**ACTIVITY**
Continue the interview below about the upcoming Las Vegas Colosseum shows, starting after its final sentence.

**TEXT FOR ANALYSIS**
+---+

Have you got a friend or two like him that may come to join you while you’re playing in Vegas?

I’m not saying it would be impossible, but as things stand now we’ve put a lot of thought into the evening and into staging it. There’s always the possibility that someone could come by, and that certainly has happened often enough, but I don’t have any plans for it as it stands. Right now Kootch—actually I was just in touch with him—he’s working on the musical side of a film we made of Carole King’s and my tour we did in 2012. We’re finally putting that together as a concert film, and Danny’s basically producing that musically. I know he’s in Los Angeles and working hard because I just spoke with him yesterday.

It’s good to see him working with a lot of your old bandmates (bassist Leland Sklar, drummer Russ Kunkel and guitarist Waddy Wachtel) in The Immediate Family. It’s good to see him thriving.

He’s sort of a walking crossroads where people come in contact with him and it changes their musical life. I was the first one that I know of, but Carole King also had that experience, and so did Jackson Browne. So did Billy Joel and so did Don Henley, so did John Mellencamp. Over and over again, Kootch has had a profound effect on so many people. I think he’s sort of one of the most unsung kind of heroes of our generation of music, really.

I agree. Speaking of unsung heroes, I am sorry to hear about the recent passing of your monitor engineer Andy Sottile. It’s unfortunate he will not be joining you in Las Vegas.

That’s right. He basically lost his battle just this past winter, and yeah, we’re going to miss him.

Your voice sounds great in footage from your recent tour with Bonnie Raitt. Do you have different ideas for setlists at the Colosseum than you’ve been doing so far on the 2019 tour?

Without Bonnie there, obviously the stuff we were doing together, I’ll find other places to go. And also, a show like this in Las Vegas that is sort of stable, it’s installed in one place and runs essentially for a month for 12 different shows, it lends itself to being a retrospective and sort of a summing up, if you will. We’re going to go back and visit different eras of my 50-year career and sort of present them in different ways so as to make the 90-minute show … have it go in some different places and also show all the different sides of things. It’s a very dynamic kind of musical experience that I’ve had as a solo artist and worked that way for many years. As I had the opportunity I added players, and have eventually ended up with a full-complement 12-piece orchestra, really, with a full chorus of four singers and fiddle. That’s my great joy in this life, is having this community of players that I can work with. And they’re so great, such wonderful masters in their own right, so I’m going to sort of show them off to the best advantage.

+---+

**SOURCE DATA**
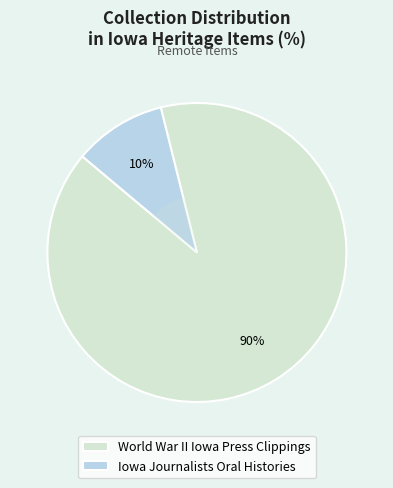

Is there any slice that represents more than half of the pie?

Yes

+---+

**ANSWER SPACE**
Several of your band members have been with you since the early ’90s, and at least one has been with you since 1977.

That’s right. Arnold McCuller (on vocals) and I have been together since then. He’s also worked with Bonnie, he’s worked with Ry Cooder, he’s worked with Phil Collins. He’s worked with so many … and Dorian Holley, who I’ve also worked with for years on and off. Dorian’s worked with Aretha and Whitney, and Michael Jackson. He’s the singer’s singer, and this is true of really all of these players. They all have careers of their own, particularly overseas and Europe and in Asia, or are well known as solo acts. Mike Landau on the guitar is world-renowned. Same thing with Larry Golding, our keyboard player. The Steve Gadd Band, they’re basically my rhythm section. When they go out, it’s a way to stay together when I’m not working. It’s all worked out pretty amazingly well.

You’re known for having wanderlust, whether that’s accurate or not. Do you think you will automatically feel the urge to get on a tour bus after the first Caesars concert? While researching I couldn’t find more than three nights at the Troubadour or Carnegie Hall.

(Laughs) It’s true. The last time I played five nights in one place was in Sydney, Australia. It must have been 15 years ago. One-night stands are the grist for our mill. They’re how we work. Having a crew and a sort of rogue community that can set this thing up and strike it at the end of the day and move onto the next place, that’s what defines our life. It will be very interesting to stay in the same town and stick around for a while. It’s one of the reasons this is such an intriguing gig, to come to Las Vegas and be installed in a theater for a month.

Sounds like it might be a good time to have a songwriter’s notebook around.

Yeah, exactly. Right now we’re in the middle of making a standards album, which is American-Songbook-type material, but the difference is they’re all songs that I’ve arranged on guitar, so they have that sort of James Taylor stamp on them in terms of vernacular, the musical vocabulary I use. It’s been a while since … I’m certainly applying my arrangement skills, and it’s also a guitar album. Basically, we recorded the thing with myself and another guitarist, a guy named John Pizzarelli, who’s a great, great jazz player, a chip off the old block. His father (jazz guitarist) Bucky Pizzarelli was part of an entire generation prior to ours. I’d say I’m a little bit out of my … my songwriter’s hat has been off for a while, so you’re right. It’s a good opportunity to stay in one place. For the three days off I get a week I want to check out Las Vegas. I only have a passing experience of the town, which isn’t unusual. It is a tourist location. It’s all about people visiting, but I really want to find out what’s there. I also want to find out what kind of audience is going to show up. I’m really interested to see who is attracted to this thing.

When the opportunity for this engagement came up, did you kind of know what you wanted to do? Were you inspired after attending Sting’s stage musical (The Last Ship) to stretch out and do a different kind of production?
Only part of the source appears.